Wer will Grindels Platz? DFB braucht FIFA-"Gesandten"

Nach dem Rücktritt von Reinhard Grindel hat der deutsche Fußball keine Stimme mehr bei der FIFA und der UEFA. Immerhin ist mit Blick auf die Zukunft der Weg für eine Ämterteilung beim DFB frei.
Ein freier Stuhl am FIFA-Konferenztisch, ein unbesetzter Platz in der UEFA-Schaltzentrale. Mit dem Rücktritt von Reinhard Grindel büßt der Deutsche Fußball-Bund (DFB) voraussichtlich für ein Jahr schwer an Einfluss ein. Zwar hat der krisengeschüttelte Verband nun die große Chance, sich für die Zukunft breiter aufzustellen - bei den Mächtigen nicht mitreden zu können, ging aber schon 2017 schief.
Bereits im Zuge des Sommermärchen-Skandals hatte der DFB seine Stimme im Council des Weltverbands und im Exekutivkomitee der Europäischen Fußball-Union verloren, damals war Wolfgang Niersbach zur Niederlegung seiner Ämter gezwungen. Tatenlos musste der DFB deshalb zuschauen, als FIFA-Präsident Gianni Infantino lächelnd die Aufstockung der WM auf 48 Mannschaften durchdrückte.
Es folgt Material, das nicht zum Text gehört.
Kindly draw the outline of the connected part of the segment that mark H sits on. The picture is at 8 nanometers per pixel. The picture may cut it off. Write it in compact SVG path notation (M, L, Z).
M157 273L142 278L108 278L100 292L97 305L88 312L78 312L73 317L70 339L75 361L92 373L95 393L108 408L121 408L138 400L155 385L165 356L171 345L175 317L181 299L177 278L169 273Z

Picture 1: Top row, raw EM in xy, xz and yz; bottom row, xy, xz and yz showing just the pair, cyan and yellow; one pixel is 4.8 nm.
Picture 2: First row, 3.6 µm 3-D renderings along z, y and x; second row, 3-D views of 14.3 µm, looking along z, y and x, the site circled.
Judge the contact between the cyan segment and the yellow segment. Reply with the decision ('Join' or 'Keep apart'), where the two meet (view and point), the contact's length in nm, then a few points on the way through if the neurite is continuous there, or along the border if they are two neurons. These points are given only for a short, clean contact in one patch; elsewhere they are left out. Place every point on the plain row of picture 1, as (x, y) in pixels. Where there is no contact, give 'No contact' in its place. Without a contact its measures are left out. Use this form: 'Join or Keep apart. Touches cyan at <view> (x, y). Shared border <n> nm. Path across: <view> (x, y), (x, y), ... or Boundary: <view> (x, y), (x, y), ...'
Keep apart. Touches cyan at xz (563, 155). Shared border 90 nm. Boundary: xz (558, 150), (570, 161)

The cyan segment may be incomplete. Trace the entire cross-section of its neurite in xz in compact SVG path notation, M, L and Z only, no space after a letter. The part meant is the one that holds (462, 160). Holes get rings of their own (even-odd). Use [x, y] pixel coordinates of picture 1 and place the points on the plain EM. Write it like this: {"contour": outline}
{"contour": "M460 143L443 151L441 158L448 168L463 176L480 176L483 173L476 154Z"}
Die deutsche Empörung verpuffte.
Kür des neuen DFB-Präsidenten soll im September zuvor erfolgen
Den DFB und die Deutsche Fußball Liga (DFL) "verbindet das gemeinsame Bestreben, dass sich der deutsche Fußball auch in Zukunft in die Arbeit der internationalen Gremien einbringen und als starker und verlässlicher Partner mitgestalten kann", teilte der DFB mit. Turnusmäßig kann Grindels Nachfolger auf internationalem Parkett allerdings erst beim UEFA-Kongress im März 2020 gewählt werden. Die Kür des neuen DFB-Präsidenten soll im September zuvor erfolgen.
Die mit rund einer halben Million Euro dotierten Ämter bei der FIFA und UEFA dürften im Jobprofil einen nicht unwichtigen Platz einnehmen - wenn sie denn weiterhin praktisch automatisch vom DFB-Präsidenten übernommen werden sollen. Grindel hatte immer gerne betont, dass FIFA-Council und UEFA-Exko "Gremien der Präsidenten" seien, allerdings auch, um damals den an der DFB-Spitze abgelösten Niersbach endlich zum Rücktritt zu bewegen.
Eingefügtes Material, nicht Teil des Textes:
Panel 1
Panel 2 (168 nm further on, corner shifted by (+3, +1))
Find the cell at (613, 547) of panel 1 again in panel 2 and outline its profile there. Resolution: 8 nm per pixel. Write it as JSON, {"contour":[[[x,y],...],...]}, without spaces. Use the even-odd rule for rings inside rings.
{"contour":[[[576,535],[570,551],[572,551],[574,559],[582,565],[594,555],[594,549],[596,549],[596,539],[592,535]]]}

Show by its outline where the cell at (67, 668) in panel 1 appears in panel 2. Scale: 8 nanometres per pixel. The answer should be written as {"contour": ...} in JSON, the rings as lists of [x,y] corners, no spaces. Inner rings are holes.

Da Grindel aber nicht nur an der Uhren-Affäre, die von der DFB-Ethikkommission weiterhin untersucht wird, sondern vor allem auch an der Aufgabenfülle des Präsidentenamtes gescheitert ist, dürfte die Übergangsführung des DFB konkrete Überlegungen anstellen, die Aufgaben künftig auf mehrere Schultern zu verteilen. Einen DFB-Präsidenten "für Deutschland", speziell für den Amateurbereich, und einen internationalen "Gesandten", der in FIFA und UEFA die deutsche Stimme erhebt. Einen Vorzeigekandidaten dafür gäbe es.
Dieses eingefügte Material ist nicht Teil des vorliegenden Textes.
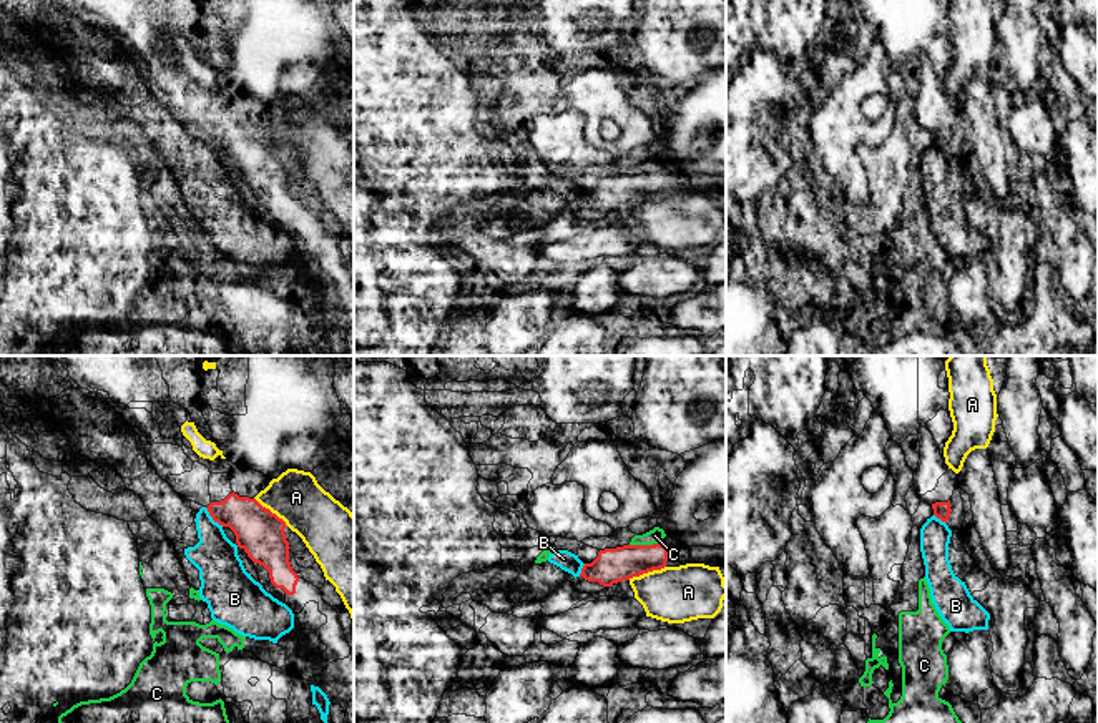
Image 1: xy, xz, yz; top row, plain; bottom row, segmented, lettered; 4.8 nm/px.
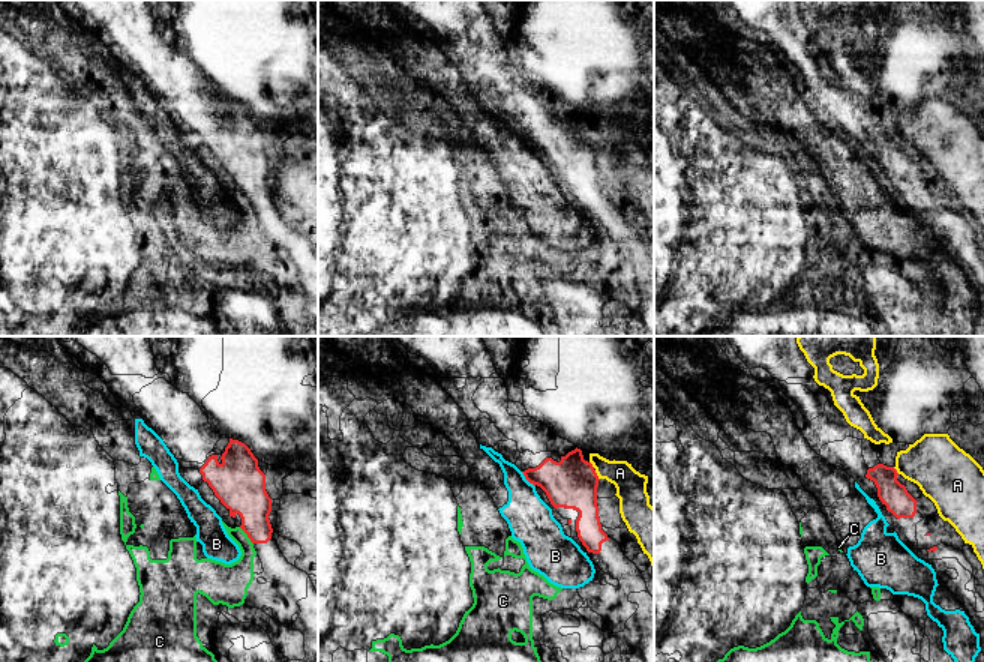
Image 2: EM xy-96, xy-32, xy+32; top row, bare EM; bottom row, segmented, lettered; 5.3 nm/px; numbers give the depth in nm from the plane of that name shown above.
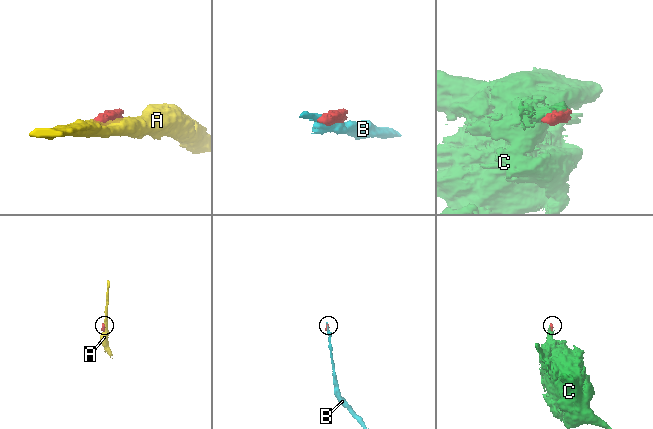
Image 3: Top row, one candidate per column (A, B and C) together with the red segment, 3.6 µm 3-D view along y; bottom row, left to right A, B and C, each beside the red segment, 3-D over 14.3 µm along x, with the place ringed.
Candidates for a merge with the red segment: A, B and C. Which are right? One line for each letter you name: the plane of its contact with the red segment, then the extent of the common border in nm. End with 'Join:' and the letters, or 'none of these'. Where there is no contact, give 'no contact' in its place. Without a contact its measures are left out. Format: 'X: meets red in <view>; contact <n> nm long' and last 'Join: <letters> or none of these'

"Wir sprechen häufiger miteinander, als es viele vermuten"
DFL-Geschäftsführer Christian Seifert, seit Dezember Vorsitzender des World Leagues Forum, ist international bestens vernetzt. Erst zu Wochenbeginn berichtete der 49-Jährige im Fachmagazin "kicker", "einen persönlichen Draht" zu Infantino und UEFA-Präsident Aleksander Ceferin zu pflegen.
"Wir sprechen häufiger miteinander, als es viele vermuten", sagte Seifert: "Als Geschäftsführer der zweitgrößten Fußball-Profiliga der Welt gehört der intensive Kontakt mit den großen internationalen Sportverbänden, die für zahlreiche für uns relevante Themen verantwortlich zeichnen, zu meinem Job. Es ist andersherum auch im Interesse dieser Verbände, ein intaktes Verhältnis zur Bundesliga zu haben."
Sowohl in der UEFA als auch in der FIFA stehen richtungsweisende Entscheidungen an. In Europa wird in absehbarer Zeit die Reform der Champions League beschlossen. Gestritten wird unter anderem über Champions-League-Spiele am Wochenende. In der FIFA wird Infantino im kommenden Juni wiedergewählt. Zudem könnte beim Kongress in Paris die Aufstockung der WM 2022 in Katar auf 48 Teams beschlossen werden - wieder ohne einen deutschen Vertreter am Tisch.